If you tell your kids they can be whatever they want to be when they grow up, you’re part of the problem.


Actually scratch that…. If you have kids at all, period, you’re part of the problem. If your car was running on fumes, held together by duct tape with about 8 people crammed into it (think gardening truck, frat boys playing that dumb get drunk and try to squeeze more fat freshman pledges into Boomer’s BMW while we stuff our penises inside passed out freshman girls’ vaginas, or something to that effect…) you don’t say what the hey and add more for the fuck of it do you?

Fact is that as much as we say it and talk about it nobody views Earth as home. They don’t comprehend the concept. If they did they’d stop having kids. That’s my proof. Overpopulation is the biggest problem that nobody’s talking about…. Well at least not on Nickelodeon, Cartoon Network and the Ocho, where I like to get my up to date insight on world affairs.

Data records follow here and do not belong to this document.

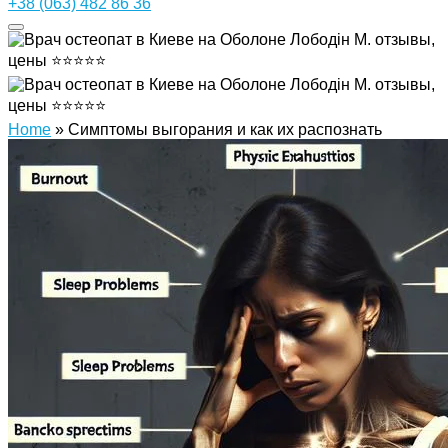
+38 (063) 482 86 36
Home
»
Симптомы выгорания и как их распознать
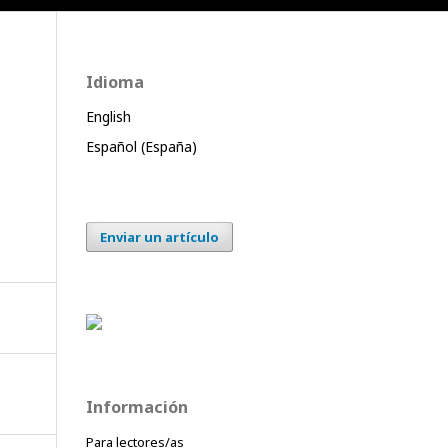
Idioma
English
Español (España)
Enviar un artículo
Información
Para lectores/as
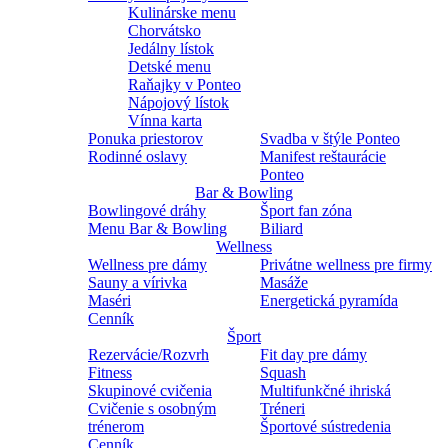
Kulinárske menu
Chorvátsko
Jedálny lístok
Detské menu
Raňajky v Ponteo
Nápojový lístok
Vínna karta
Ponuka priestorov
Svadba v štýle Ponteo
Rodinné oslavy
Manifest reštaurácie
Ponteo
Bar & Bowling
Bowlingové dráhy
Šport fan zóna
Menu Bar & Bowling
Biliard
Wellness
Wellness pre dámy
Privátne wellness pre firmy
Sauny a vírivka
Masáže
Maséri
Energetická pyramída
Cenník
Šport
Rezervácie/Rozvrh
Fit day pre dámy
Fitness
Squash
Skupinové cvičenia
Multifunkčné ihriská
Cvičenie s osobným
Tréneri
trénerom
Športové sústredenia
Cenník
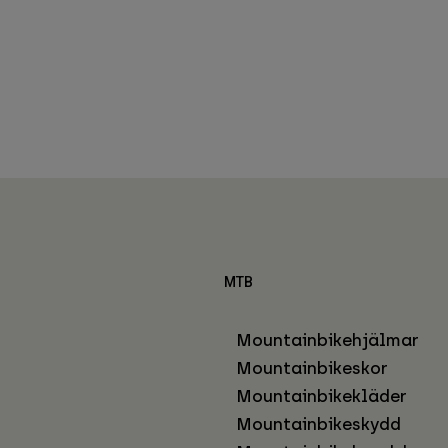
MTB
Mountainbikehjälmar
Mountainbikeskor
Mountainbikekläder
Mountainbikeskydd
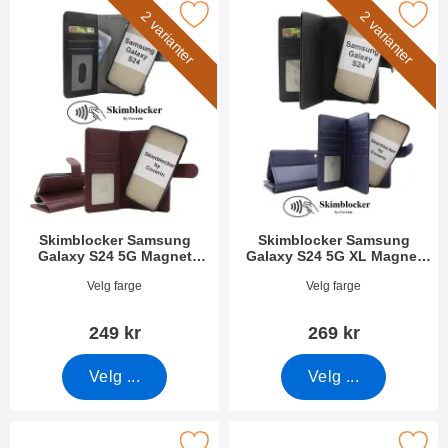
cker Samsung Galaxy S24 5G Magnet Lommebok Deksel som fav
Merk skimblocker Samsung Galaxy S24 5G XL M
2 varianter
2 varianter
Skimblocker Samsung
Skimblocker Samsung
Galaxy S24 5G Magnet
Galaxy S24 5G XL Magnet
Lommebok Deksel
Lommebok Deksel
Varenummer 51144
Varenummer 51145
Velg farge
Velg farge
249 kr
269 kr
Velg ...
Velg ...
er Samsung Galaxy S24 / S25 Lommebok Deksel Design som fa
Merk skimblocker Samsung Galaxy S24 / S25 L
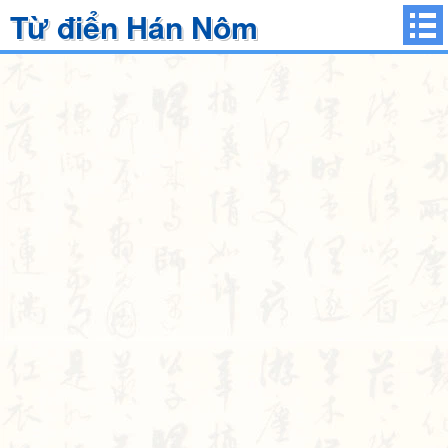
Từ điển Hán Nôm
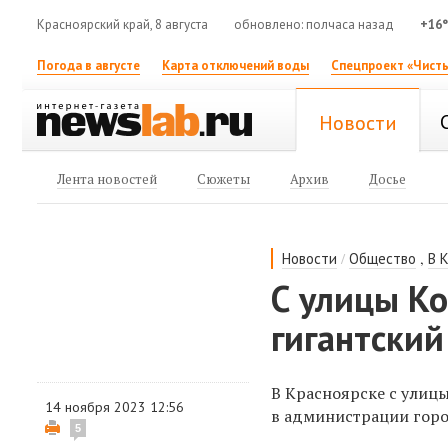
Красноярский край, 8 августа
обновлено: полчаса назад
+16
Погода в августе
Карта отключений воды
Спецпроект «Чисты
Новости
Лента новостей
Сюжеты
Архив
Досье
/
,
Новости
Общество
В 
С улицы К
гигантский
В Красноярске с улиц
14 ноября 2023 12:56
в администрации горо
5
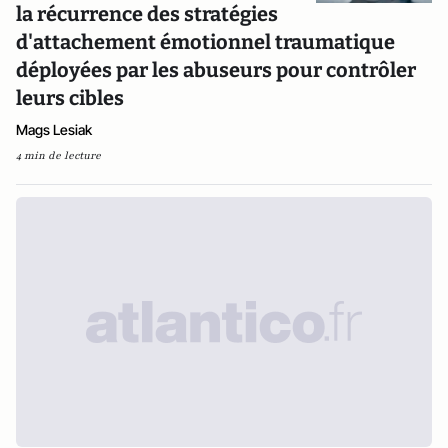
la récurrence des stratégies
d'attachement émotionnel traumatique
déployées par les abuseurs pour contrôler
leurs cibles
Mags Lesiak
4 min de lecture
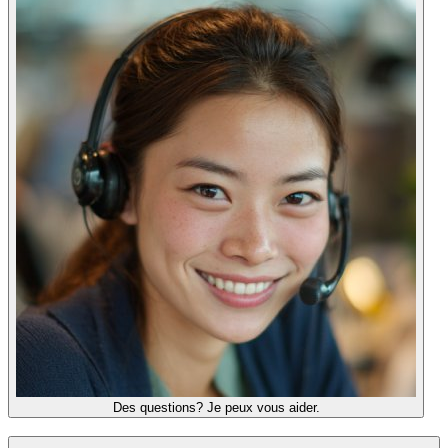
Des questions? Je peux vous aider.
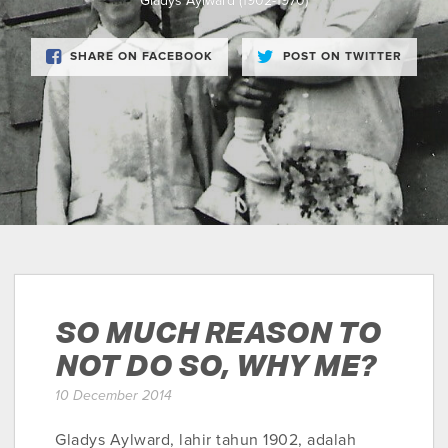
Gladys Aylward (1902-1970)
SHARE ON FACEBOOK
POST ON TWITTER
SO MUCH REASON TO
NOT DO SO, WHY ME?
10 December 2014
Gladys Aylward, lahir tahun 1902, adalah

I’m not even really that pissed about it if that’s how I’m coming off. I’m pretty sure the point of no return got deepthroated by human kind years ago. What fascinates me is that only one generation of Americans experienced a true, in my opinion, utopia. Those goddamn baby boomers, that’s who. If you’re my age, 33, I’m talking about your mom and dad.

They grew up in a post war economic boom, where technology was becoming cheaper and more affordable. Rock and Roll wasn’t really making you think yet, and for the most part, unless you had ADD or some other very common but swept under the rug disorder you were smiling, drinking ovaltine and entering pine car derbies (learning how to bake delicious cakes if female…. Still entering pine car derbies if female, but attracted sexually to other females… Not to troll for pussy, it’s all dicks at the derby, but because of the masculine stereotype that certain subgroups of lesbians have attached to them….

Side bar :

I’m at Kaiser Permanente right now taking a shit while I’m writing this, I’ve been in here for a long time, it’s a one-banger too… Hope they’re not getting worried. Either way here’s a picture of the shit I just took. Haven’t waxed the fender yet so there won’t be anything in this photograph to distract from Mother Nature’s beauty.


Damn…. My ass thinks I’m at Popeyes cuz that looks like popcorn shrimp. Mmmmmmm…..

What was I saying before? Something about delicious cakes? I’m over it anyway, gotta make sure there’s no side of slaw sneaking around back there waiting for the perfect moment to escape just like his courageous popcorn shrimp friends. Peace out.